--- Material for the task ---

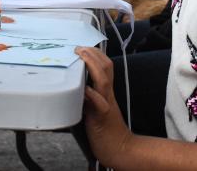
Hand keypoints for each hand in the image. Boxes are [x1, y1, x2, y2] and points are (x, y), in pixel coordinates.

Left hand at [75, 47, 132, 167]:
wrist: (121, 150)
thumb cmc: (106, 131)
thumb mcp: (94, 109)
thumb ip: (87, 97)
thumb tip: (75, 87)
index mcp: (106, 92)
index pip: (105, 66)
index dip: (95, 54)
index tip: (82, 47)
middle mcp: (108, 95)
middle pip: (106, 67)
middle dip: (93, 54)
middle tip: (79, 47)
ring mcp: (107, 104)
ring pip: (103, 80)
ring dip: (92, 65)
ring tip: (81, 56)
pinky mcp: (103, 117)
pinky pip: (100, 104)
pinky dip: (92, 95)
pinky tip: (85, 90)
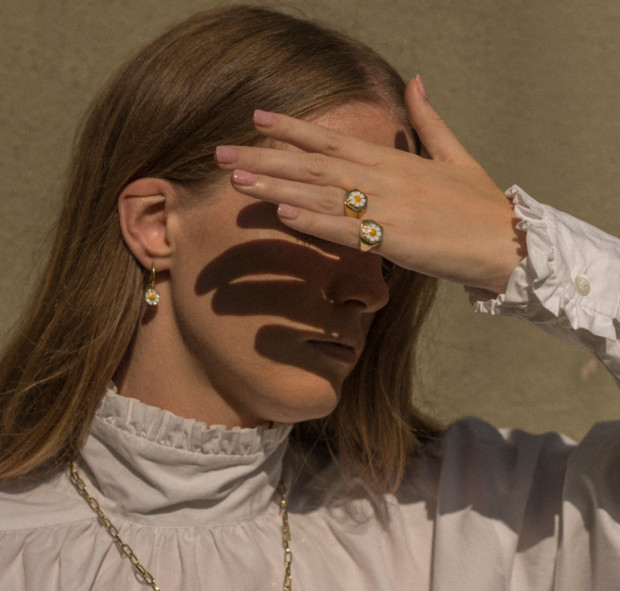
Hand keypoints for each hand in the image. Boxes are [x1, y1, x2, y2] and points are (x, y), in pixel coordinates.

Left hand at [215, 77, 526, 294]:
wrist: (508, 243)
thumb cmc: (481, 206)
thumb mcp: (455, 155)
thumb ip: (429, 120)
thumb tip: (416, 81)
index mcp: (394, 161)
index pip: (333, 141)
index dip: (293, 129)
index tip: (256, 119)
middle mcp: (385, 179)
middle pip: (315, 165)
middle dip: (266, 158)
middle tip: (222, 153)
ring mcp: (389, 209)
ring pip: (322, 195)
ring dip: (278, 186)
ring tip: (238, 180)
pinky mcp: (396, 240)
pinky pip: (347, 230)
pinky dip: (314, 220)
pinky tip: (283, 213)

==

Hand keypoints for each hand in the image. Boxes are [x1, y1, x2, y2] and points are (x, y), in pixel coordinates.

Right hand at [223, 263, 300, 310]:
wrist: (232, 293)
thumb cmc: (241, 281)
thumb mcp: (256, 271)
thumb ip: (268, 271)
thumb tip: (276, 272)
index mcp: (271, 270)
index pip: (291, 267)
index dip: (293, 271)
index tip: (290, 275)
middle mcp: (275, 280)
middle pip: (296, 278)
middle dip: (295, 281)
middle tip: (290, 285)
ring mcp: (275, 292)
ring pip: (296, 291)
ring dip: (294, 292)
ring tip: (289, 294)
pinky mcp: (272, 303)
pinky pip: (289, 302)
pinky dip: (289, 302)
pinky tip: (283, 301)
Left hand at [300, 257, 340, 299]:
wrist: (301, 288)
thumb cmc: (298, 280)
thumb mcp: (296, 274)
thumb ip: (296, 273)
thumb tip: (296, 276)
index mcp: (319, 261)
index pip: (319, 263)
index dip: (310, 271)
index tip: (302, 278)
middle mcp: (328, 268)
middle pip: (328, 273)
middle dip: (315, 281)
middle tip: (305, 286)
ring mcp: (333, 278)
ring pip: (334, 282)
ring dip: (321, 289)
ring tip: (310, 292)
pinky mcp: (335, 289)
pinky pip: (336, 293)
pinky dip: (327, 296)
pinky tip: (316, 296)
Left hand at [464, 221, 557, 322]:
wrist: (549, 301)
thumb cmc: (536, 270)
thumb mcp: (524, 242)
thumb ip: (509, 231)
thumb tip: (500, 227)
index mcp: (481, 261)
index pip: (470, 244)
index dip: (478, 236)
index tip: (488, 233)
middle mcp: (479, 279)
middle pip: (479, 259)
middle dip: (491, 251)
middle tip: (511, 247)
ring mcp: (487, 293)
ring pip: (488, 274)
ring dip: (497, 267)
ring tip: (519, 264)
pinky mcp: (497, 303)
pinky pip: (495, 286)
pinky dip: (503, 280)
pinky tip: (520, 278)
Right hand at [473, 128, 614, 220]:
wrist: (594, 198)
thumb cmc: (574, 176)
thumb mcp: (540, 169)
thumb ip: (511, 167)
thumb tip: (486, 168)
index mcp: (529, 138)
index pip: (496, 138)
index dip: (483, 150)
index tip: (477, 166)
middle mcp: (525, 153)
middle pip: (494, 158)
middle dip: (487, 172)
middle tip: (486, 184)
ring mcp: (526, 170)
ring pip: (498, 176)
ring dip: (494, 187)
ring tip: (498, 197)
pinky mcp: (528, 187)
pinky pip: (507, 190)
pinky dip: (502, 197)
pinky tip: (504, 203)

* * *

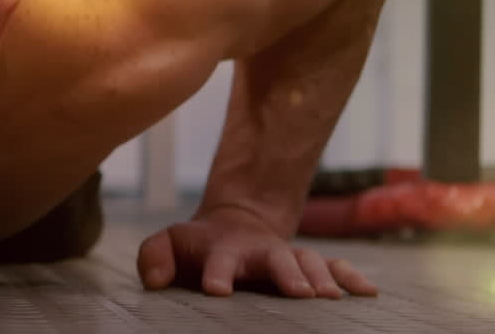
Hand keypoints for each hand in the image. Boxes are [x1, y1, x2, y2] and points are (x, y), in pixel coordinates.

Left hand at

--- Work to be completed ---
From the entries above, write out only the lines starting at the line that holds "pinky tip: (316, 296)" and ending at the line that holds "middle dip: (491, 251)", keeping both and matching them exactly.

--- Task response ---
pinky tip: (316, 296)
Left hand at [464, 221, 557, 322]:
wrist: (549, 301)
thumb cmc: (536, 270)
thumb mcp: (524, 242)
thumb ip: (509, 231)
thumb tip: (500, 227)
index mcp: (481, 261)
index pip: (470, 244)
index dip: (478, 236)
index tip: (488, 233)
middle mcp: (479, 279)
middle pip: (479, 259)
middle dip: (491, 251)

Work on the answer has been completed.